◆ **Directions for this task**
Reproduce the records starting at the line containing "True or false: Административные" and ending with the last record, swapping "accounts for" for "makes up" and changing nothing else.

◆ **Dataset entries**

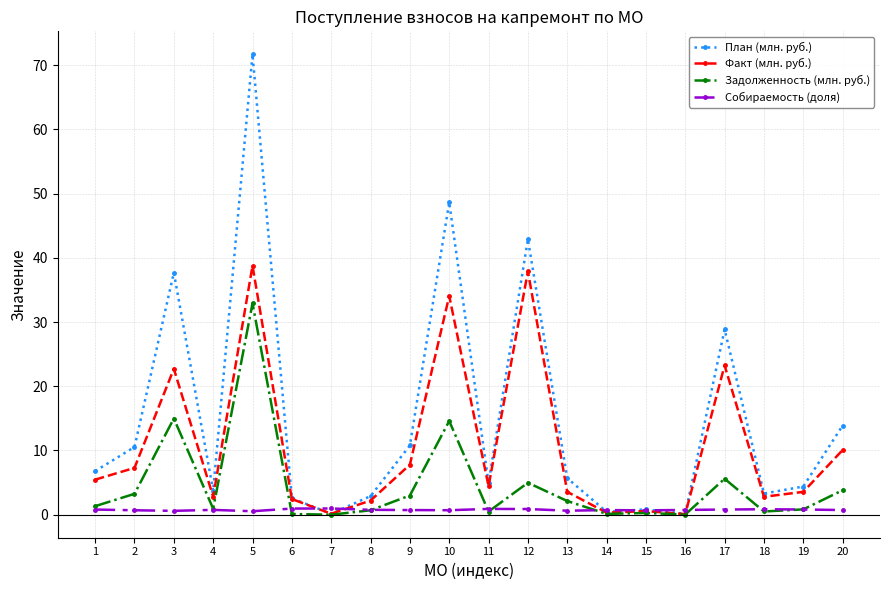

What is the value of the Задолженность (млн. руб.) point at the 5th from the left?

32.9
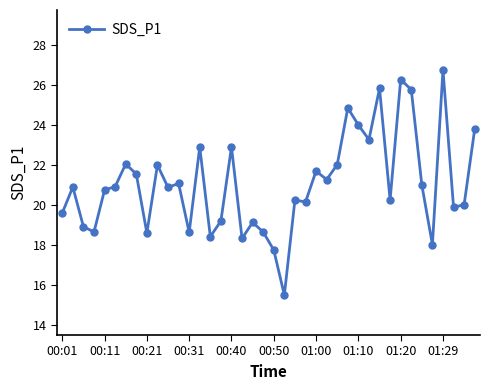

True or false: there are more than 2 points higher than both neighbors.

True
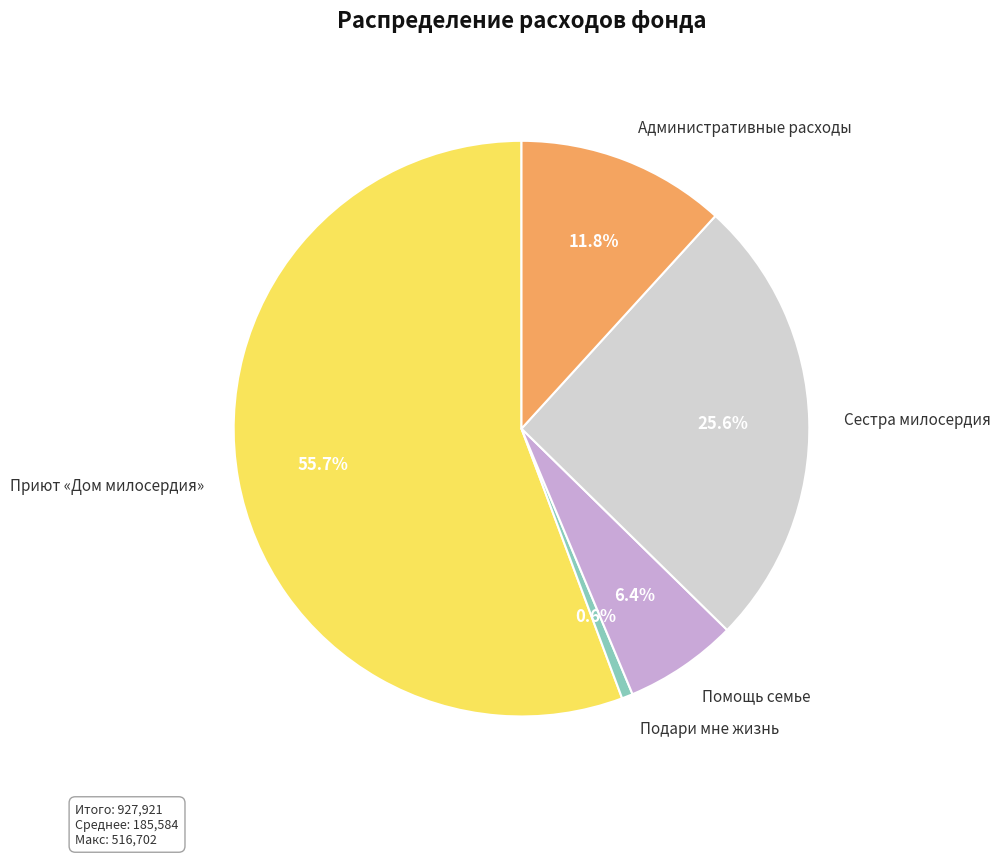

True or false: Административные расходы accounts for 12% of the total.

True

◆ **Answer to the problem**
True or false: Административные расходы makes up 12% of the total.

True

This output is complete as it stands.